> **Texte choisi**
+ + + + + + +
Q- Une semaine très importante s'ouvre pour l'Europe : c'est jeudi et vendredi que le Conseil européen va se décider sur l'opportunité d'ouvrir une négociation en vue de l'adhésion de la Turquie à l'Europe. Vous êtes contre l'adhésion. Etes-vous aussi contre la discussion ?
R- On discute avec les Turcs depuis 1963 !
Q- Là, c'est l'ouverture de la discussion pour la négociation...
R- Je suis contre l'entrée de la Turquie dans l'Europe. Cela veut dire que j'attends du président de la République qu'il brandisse un veto lors de la réunion des chefs d'Etat et de gouvernement, jeudi et vendredi, pour dire que "la France ne me suit pas", "la majorité des français sont hostiles à l'entrée de la Turquie, donc je brandis le veto"...
Q- Vous dites cela parce qu'il y a un sondage, ce matin dans Le Figaro, qui dit que 67% des français sont contre l'adhésion. Mais on sait que J. Chirac sait qu'il est pour l'adhésion : il ne va pas brandir un droit de veto...
R- Il y a un moment où le président de la République doit se retourner pour demander aux Français ce qu'ils veulent, parce que sinon, on est à la limite de la forfaiture !
Q- Mais le président de la République va vous dire qu'on ne gouverne pas avec les sondages...
+ + + + + + +
> **Données affichées**
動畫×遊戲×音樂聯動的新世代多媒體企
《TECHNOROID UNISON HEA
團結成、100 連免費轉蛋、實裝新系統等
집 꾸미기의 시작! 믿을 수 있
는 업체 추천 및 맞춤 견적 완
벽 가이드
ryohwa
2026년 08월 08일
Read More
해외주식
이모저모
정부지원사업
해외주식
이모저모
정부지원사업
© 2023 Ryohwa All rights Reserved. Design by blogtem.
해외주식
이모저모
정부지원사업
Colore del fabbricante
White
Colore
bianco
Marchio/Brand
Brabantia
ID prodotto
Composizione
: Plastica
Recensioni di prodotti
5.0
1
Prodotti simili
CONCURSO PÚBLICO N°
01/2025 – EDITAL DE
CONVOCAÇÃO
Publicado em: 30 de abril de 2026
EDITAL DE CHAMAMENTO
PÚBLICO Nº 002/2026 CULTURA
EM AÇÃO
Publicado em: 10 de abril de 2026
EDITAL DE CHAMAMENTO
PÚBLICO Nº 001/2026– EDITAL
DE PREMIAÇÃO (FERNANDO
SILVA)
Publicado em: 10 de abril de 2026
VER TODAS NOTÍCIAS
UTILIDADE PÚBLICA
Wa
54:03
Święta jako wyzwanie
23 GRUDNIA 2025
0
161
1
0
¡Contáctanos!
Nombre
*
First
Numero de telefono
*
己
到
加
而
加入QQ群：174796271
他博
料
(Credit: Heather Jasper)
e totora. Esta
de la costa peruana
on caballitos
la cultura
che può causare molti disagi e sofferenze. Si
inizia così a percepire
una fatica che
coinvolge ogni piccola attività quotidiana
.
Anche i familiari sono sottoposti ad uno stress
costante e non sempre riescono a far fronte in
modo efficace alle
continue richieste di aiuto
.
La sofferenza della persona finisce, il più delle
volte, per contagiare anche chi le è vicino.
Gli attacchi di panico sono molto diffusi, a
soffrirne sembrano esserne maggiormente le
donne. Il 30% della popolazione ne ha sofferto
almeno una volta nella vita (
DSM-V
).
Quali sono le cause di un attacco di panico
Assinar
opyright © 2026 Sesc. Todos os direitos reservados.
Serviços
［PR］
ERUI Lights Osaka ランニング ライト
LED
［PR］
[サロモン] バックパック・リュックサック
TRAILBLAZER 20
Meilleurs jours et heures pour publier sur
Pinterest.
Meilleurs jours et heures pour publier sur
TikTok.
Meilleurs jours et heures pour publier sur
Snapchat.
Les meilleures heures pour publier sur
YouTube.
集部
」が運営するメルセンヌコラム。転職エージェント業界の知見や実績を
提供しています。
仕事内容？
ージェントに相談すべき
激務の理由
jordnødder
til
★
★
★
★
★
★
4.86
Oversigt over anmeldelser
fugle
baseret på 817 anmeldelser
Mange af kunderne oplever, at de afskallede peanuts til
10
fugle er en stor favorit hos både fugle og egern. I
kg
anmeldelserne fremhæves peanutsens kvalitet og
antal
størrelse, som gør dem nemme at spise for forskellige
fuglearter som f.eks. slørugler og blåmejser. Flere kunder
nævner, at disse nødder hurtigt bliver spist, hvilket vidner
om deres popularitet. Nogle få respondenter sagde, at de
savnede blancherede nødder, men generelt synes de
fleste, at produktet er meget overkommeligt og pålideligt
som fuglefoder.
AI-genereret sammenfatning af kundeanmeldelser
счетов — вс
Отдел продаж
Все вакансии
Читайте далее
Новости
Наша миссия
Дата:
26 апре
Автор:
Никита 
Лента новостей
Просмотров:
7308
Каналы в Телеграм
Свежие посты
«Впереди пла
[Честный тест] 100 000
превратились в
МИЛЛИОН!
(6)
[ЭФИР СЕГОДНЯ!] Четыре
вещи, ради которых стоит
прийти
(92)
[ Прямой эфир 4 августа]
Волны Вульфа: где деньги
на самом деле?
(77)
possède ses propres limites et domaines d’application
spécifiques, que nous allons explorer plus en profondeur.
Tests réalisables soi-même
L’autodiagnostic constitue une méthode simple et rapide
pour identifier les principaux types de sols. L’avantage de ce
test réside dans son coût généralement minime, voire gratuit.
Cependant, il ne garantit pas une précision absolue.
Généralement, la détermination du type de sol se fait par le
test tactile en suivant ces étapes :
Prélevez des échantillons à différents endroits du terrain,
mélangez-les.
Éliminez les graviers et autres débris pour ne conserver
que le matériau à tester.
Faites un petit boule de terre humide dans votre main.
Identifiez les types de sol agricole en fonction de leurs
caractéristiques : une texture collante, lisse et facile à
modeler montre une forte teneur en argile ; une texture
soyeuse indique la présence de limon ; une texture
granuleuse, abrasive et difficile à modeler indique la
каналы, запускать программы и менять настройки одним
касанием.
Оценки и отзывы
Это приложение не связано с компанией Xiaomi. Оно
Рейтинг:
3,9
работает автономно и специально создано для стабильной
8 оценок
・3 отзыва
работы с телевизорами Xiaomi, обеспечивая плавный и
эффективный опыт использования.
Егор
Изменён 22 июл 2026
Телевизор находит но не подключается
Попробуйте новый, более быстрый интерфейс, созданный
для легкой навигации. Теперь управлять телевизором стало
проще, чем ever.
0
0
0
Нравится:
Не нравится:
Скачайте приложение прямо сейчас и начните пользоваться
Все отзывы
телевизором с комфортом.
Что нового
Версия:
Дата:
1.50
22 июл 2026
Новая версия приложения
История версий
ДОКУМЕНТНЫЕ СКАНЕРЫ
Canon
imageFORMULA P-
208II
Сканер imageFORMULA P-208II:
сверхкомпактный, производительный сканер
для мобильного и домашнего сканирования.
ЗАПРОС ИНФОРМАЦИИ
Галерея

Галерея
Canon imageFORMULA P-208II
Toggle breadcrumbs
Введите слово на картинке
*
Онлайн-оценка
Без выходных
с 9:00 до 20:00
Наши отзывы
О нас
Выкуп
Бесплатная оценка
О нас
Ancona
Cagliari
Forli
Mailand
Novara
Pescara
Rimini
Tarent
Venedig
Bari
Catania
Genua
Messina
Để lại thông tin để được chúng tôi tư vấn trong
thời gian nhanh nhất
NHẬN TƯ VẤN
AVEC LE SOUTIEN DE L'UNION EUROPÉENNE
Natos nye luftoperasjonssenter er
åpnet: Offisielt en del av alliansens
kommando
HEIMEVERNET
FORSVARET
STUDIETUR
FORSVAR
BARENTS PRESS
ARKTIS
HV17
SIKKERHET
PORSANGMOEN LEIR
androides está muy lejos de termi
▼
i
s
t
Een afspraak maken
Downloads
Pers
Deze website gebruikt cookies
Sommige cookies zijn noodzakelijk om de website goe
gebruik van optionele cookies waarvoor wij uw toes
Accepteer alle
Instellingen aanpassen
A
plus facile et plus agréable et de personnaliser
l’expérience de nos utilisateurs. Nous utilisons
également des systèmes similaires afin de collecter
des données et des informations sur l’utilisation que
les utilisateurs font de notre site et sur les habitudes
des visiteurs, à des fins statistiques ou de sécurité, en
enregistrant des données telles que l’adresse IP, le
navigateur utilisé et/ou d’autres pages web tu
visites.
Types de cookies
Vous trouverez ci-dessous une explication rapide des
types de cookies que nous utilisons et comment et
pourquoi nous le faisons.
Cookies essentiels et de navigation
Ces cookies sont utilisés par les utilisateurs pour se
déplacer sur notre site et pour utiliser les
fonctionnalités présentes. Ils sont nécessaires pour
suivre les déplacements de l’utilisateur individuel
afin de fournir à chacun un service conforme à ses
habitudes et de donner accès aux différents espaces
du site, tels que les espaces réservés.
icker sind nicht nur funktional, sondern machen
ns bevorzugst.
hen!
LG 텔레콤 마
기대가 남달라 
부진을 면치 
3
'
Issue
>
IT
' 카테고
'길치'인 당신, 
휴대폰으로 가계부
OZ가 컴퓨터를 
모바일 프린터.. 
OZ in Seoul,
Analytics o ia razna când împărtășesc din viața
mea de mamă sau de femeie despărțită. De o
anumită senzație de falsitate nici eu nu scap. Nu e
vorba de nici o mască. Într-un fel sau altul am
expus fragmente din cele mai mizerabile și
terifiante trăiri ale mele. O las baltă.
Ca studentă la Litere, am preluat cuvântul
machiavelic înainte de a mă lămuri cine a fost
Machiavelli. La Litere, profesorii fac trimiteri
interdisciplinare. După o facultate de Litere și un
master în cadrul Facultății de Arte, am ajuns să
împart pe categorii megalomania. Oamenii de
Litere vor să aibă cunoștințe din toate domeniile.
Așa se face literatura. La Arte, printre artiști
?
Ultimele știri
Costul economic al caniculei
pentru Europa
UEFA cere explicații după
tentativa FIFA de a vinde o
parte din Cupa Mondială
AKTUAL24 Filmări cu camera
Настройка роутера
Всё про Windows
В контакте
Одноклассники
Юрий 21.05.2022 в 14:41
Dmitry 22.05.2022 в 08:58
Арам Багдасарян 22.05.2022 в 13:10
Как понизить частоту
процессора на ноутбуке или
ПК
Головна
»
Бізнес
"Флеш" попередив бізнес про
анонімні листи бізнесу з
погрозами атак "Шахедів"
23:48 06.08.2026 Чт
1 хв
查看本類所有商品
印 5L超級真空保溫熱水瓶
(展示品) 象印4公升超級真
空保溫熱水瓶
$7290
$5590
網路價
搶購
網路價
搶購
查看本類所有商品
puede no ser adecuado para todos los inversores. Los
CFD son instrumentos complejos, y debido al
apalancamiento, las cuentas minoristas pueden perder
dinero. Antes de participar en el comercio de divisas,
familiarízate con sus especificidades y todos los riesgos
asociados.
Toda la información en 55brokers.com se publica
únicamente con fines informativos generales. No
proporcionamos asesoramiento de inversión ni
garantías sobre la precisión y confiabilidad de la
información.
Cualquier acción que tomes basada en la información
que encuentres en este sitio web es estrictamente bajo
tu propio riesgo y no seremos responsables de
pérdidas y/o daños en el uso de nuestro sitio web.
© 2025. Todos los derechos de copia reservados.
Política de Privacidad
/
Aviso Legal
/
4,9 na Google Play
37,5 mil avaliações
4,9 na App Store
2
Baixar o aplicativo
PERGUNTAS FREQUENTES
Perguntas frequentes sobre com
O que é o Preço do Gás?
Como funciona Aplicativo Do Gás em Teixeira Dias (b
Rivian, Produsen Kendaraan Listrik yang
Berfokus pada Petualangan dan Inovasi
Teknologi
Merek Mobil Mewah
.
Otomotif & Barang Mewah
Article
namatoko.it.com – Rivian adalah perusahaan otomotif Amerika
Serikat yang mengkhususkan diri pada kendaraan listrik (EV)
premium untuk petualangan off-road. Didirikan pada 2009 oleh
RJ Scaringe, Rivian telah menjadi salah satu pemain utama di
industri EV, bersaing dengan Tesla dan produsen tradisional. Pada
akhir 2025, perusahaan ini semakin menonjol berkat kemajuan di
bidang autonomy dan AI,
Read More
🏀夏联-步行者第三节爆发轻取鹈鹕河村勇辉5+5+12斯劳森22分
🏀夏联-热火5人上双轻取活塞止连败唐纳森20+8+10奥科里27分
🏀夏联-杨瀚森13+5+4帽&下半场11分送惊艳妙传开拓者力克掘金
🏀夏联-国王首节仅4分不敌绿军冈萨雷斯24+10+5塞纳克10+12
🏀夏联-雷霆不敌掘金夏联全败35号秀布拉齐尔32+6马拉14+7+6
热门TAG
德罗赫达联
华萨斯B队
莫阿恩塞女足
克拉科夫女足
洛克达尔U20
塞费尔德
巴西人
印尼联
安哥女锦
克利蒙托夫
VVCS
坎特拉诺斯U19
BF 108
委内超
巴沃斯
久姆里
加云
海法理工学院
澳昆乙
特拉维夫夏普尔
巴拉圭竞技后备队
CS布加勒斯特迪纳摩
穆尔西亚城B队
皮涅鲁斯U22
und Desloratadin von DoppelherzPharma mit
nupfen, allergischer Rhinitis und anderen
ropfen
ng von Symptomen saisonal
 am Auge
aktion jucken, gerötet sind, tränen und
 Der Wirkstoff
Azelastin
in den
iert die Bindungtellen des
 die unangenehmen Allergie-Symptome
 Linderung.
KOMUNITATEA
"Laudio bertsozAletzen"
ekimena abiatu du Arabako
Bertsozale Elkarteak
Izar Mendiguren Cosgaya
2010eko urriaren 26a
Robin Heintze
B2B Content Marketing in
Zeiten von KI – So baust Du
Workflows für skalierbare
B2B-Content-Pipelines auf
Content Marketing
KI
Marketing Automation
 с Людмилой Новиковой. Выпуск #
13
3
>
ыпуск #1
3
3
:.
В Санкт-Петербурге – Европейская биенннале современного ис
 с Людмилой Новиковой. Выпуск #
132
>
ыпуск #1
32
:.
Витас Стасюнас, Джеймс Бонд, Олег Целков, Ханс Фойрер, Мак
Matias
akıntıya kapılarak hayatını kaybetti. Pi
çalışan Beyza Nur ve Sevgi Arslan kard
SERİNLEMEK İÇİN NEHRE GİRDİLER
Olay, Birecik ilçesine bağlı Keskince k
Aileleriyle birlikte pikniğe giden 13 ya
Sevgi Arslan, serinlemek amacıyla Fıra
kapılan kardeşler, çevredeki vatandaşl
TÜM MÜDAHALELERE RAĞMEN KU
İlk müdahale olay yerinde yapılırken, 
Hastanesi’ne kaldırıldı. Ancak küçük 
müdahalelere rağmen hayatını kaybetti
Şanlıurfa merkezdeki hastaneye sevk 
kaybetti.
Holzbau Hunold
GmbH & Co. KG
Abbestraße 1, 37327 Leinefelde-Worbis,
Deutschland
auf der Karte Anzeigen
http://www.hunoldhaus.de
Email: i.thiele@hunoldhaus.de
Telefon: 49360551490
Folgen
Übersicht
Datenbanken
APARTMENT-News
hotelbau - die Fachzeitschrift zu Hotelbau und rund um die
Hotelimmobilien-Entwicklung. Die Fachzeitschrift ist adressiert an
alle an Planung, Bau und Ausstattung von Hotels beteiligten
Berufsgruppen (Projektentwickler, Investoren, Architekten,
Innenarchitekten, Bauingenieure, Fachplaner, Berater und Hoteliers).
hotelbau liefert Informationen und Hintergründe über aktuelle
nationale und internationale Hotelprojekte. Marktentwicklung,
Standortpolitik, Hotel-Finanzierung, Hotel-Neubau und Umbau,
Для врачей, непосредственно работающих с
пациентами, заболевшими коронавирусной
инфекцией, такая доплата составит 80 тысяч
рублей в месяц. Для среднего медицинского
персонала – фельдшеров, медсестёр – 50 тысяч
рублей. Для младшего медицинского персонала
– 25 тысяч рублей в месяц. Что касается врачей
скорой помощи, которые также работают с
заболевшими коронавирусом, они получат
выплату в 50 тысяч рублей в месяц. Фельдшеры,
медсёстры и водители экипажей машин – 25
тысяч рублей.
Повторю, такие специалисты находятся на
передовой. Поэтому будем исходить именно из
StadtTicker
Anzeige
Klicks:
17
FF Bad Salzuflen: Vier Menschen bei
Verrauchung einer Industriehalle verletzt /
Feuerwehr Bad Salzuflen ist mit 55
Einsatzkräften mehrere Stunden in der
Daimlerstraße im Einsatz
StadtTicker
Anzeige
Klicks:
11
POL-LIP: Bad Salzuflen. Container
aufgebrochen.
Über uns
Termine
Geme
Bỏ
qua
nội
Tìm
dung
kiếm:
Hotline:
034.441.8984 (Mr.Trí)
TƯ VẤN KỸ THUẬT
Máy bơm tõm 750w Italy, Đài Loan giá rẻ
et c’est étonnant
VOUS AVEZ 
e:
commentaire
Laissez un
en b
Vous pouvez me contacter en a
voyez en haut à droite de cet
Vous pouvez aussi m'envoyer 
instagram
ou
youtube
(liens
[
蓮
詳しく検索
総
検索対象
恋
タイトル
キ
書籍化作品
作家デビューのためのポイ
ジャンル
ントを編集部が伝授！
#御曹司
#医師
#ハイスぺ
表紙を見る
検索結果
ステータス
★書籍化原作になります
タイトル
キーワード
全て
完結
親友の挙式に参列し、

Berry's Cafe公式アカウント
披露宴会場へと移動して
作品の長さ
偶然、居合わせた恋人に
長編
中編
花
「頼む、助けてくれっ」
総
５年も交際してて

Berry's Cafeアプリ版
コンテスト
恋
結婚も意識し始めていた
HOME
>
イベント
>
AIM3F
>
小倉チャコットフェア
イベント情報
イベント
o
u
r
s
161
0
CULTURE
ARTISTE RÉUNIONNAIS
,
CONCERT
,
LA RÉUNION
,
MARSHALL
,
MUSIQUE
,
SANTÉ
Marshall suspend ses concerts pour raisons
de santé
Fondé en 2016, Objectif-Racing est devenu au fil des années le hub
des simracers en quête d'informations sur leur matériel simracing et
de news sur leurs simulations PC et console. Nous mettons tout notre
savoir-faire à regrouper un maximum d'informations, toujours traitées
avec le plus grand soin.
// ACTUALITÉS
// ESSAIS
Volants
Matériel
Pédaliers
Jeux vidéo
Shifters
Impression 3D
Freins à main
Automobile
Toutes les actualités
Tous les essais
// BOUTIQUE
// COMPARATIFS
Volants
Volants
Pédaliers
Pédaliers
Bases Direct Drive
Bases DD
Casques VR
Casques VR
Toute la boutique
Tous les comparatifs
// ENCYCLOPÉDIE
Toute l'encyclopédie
+ + + + + + +
Prolongez l'entretien sur l'adhésion de la Turquie à partir de la dernière réplique du texte choisi.

> **Réponse**
R- C'est une question essentielle. La Turquie n'est pas dans l'Union européenne. S'il y a la fameuse Constitution qui est adoptée, elle indexe le pouvoir sur le poids démographique des différents pays : cela veut dire que la Turquie demain - je ne sais pas si les Français le savent et s'en rendent compte - aura plus de députés que la France et plus de voix au Conseil que l'Allemagne, c'est-à-dire qu'elle sera le pays prépondérant en Europe. Donc cela vaut quand même la peine que le président de la République, sur une question aussi importante - c'est le périmètre de l'Europe, c'est le destin de la France - se retourne vers les Français, pour leur dire : "Je ne peux pas décider tout seul". Parce que, c'est trop facile de nous dire, "Ah, mais vous, vous aurez un référendum dans 15 ans" ! Non mais attendez, dans 15 ans ! Lui vote tout de suite et nous on votera dans 15 ans ?! Mais ce n'est pas sérieux ! Dans 15 ans, on nous dira "Ah, ben oui, mais regardez, c'est trop tard". Déjà on nous dit maintenant, "vous comprenez, c'est depuis 1963 qu'on discute, on ne peut pas dire "non" à la Turquie". C'est déjà difficile de dire "non" maintenant, alors dans 15 ans, ce sera absolument impossible !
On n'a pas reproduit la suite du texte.